**Job:** Reproduce the rows below word for word, from the start of the rows through the line containing "For every layout", including that line. Leave the pictures out of your answer.

══ Available records ══

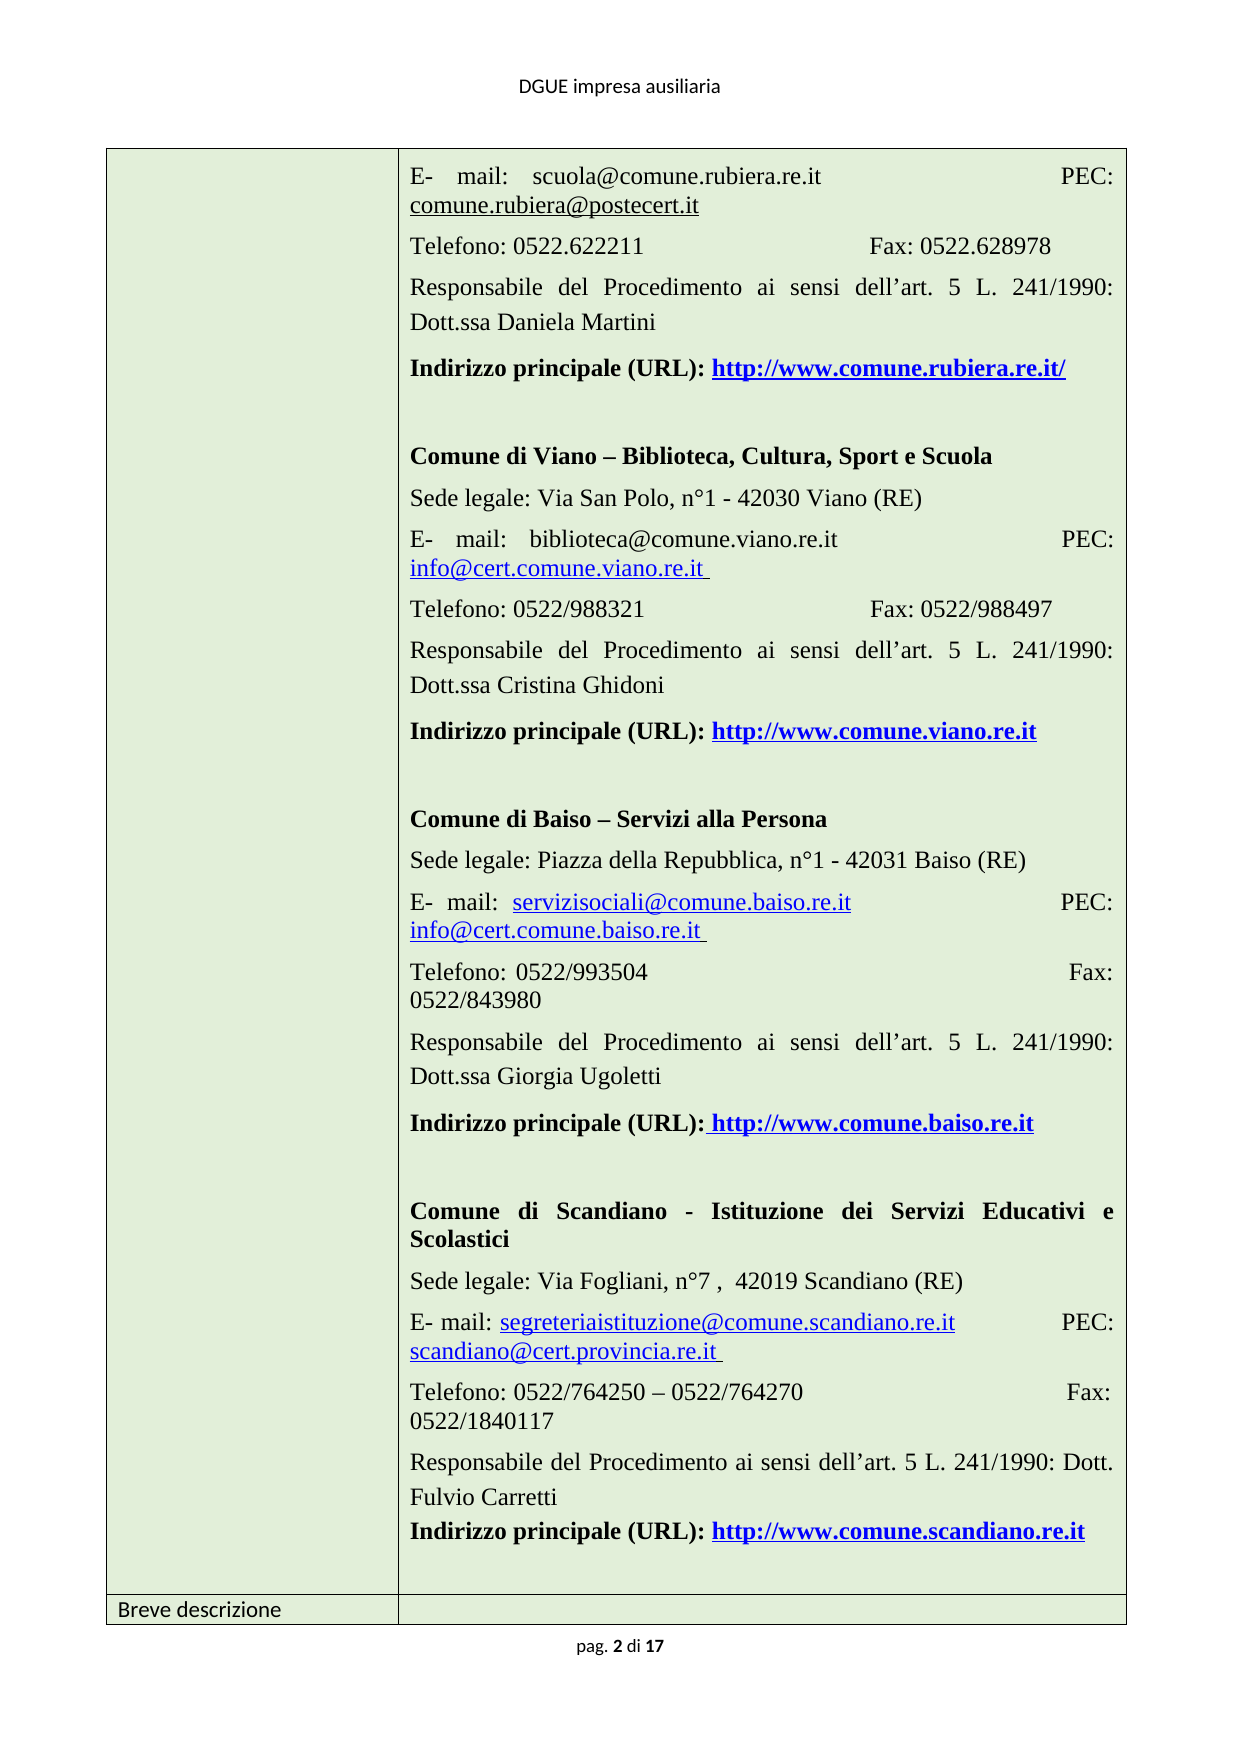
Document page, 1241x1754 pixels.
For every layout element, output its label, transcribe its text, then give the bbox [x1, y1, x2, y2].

table_header E- mail: scuola@comune.rubiera.re.it PEC: comune.rubiera@postecert.it Telefono: 0522.622211 Fax: 0522.628978 Responsabile del Procedimento ai sensi dell’art. 5 L. 241/1990: Dott.ssa Daniela Martini Indirizzo principale (URL): http://www.comune.rubiera.re.it/ Comune di Viano – Biblioteca, Cultura, Sport e Scuola Sede legale: Via San Polo, n°1 - 42030 Viano (RE) E- mail: biblioteca@comune.viano.re.it PEC: info@cert.comune.viano.re.it Telefono: 0522/988321 Fax: 0522/988497 Responsabile del Procedimento ai sensi dell’art. 5 L. 241/1990: Dott.ssa Cristina Ghidoni Indirizzo principale (URL): http://www.comune.viano.re.it Comune di Baiso – Servizi alla Persona Sede legale: Piazza della Repubblica, n°1 - 42031 Baiso (RE) E- mail: servizisociali@comune.baiso.re.it PEC: info@cert.comune.baiso.re.it Telefono: 0522/993504 Fax: 0522/843980 Responsabile del Procedimento ai sensi dell’art. 5 L. 241/1990: Dott.ssa Giorgia Ugoletti Indirizzo principale (URL): http://www.comune.baiso.re.it Comune di Scandiano - Istituzione dei Servizi Educativi e Scolastici Sede legale: Via Fogliani, n°7 , 42019 Scandiano (RE) E- mail: segreteriaistituzione@comune.scandiano.re.it PEC: scandiano@cert.provincia.re.it Telefono: 0522/764250 – 0522/764270 Fax: 0522/1840117 Responsabile del Procedimento ai sensi dell’art. 5 L. 241/1990: Dott. Fulvio Carretti Indirizzo principale (URL): http://www.comune.scandiano.re.it [399, 149, 1126, 1594]
table_cell [399, 1595, 1126, 1624]
table_cell Breve descrizione [107, 1595, 398, 1624]
table_header [107, 149, 398, 1594]
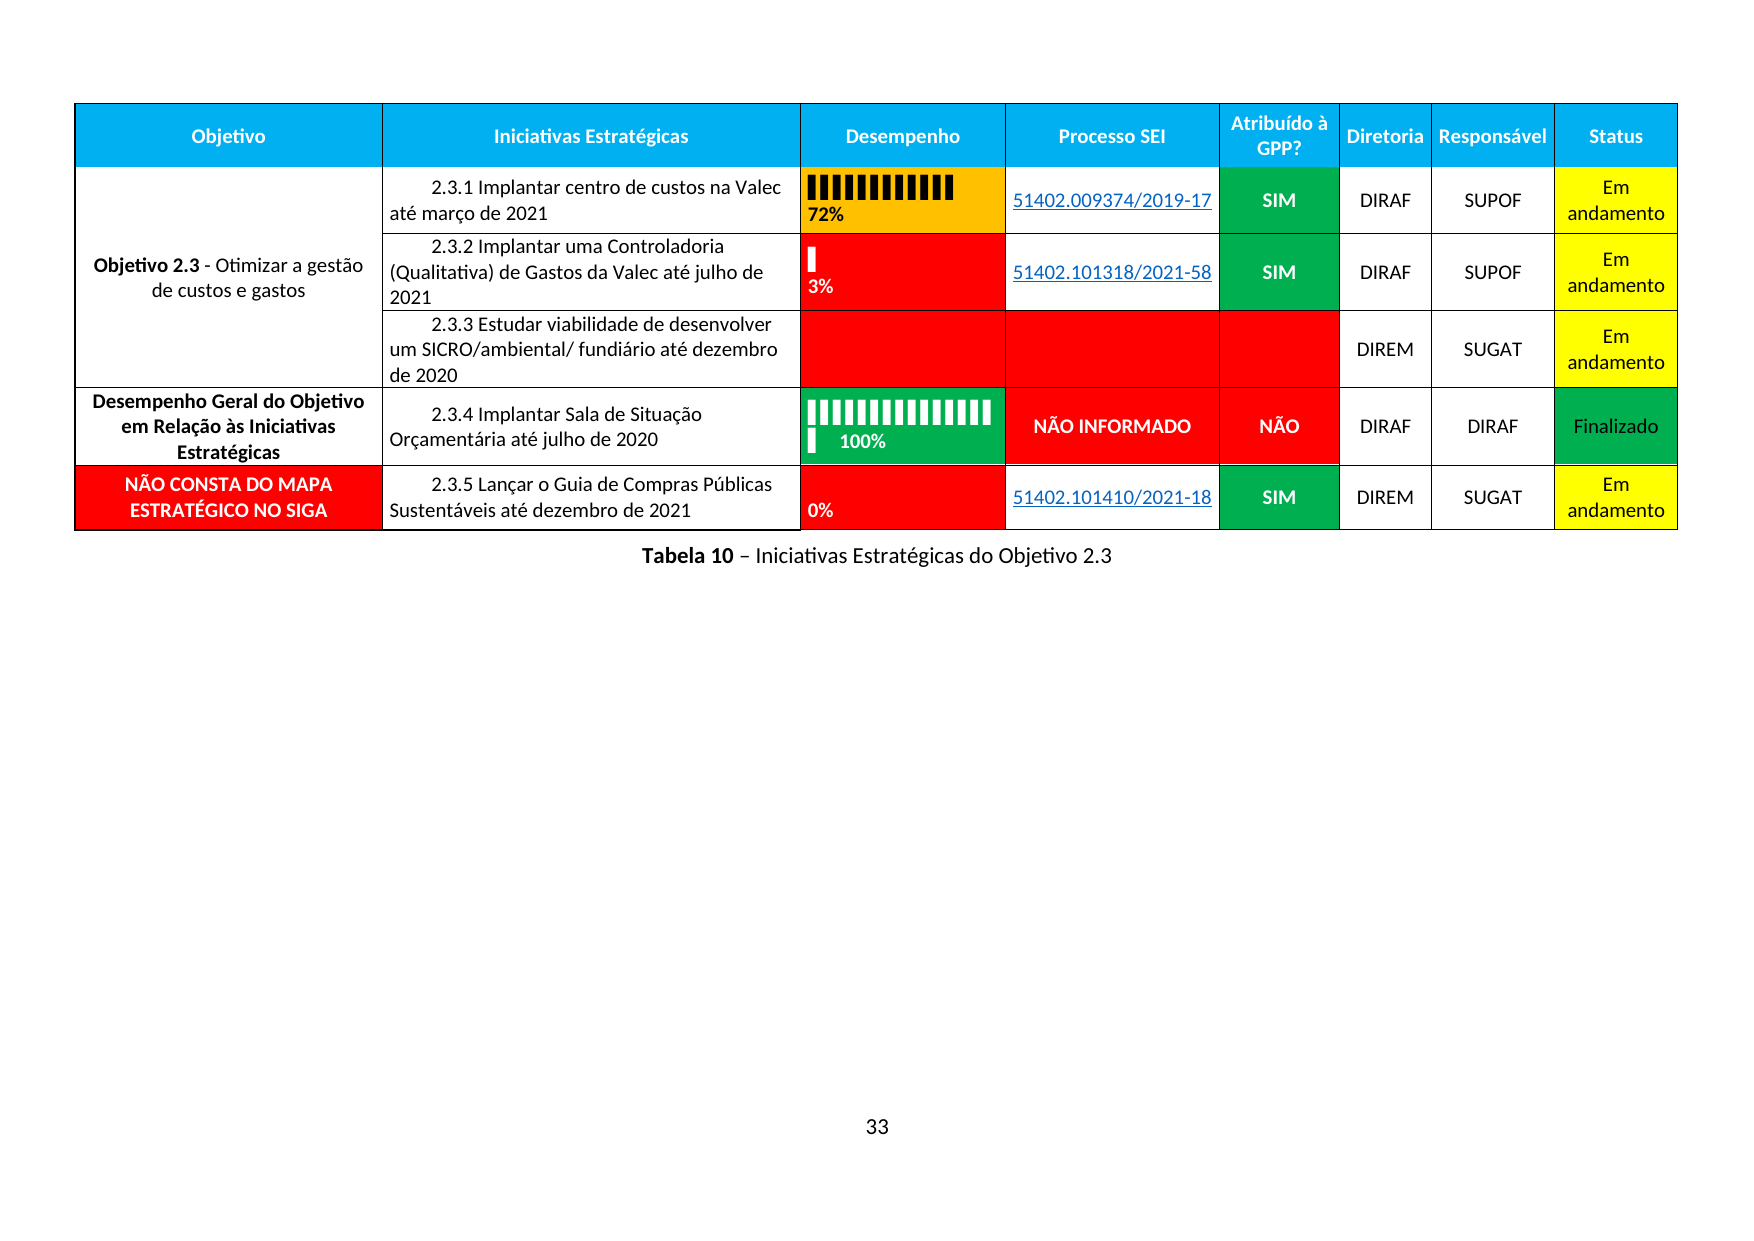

═══

**Correct result:**
Document page, 1241x1754 pixels.
For every layout element, output its label, transcribe its text, then give the bbox [x1, y1, x2, y2].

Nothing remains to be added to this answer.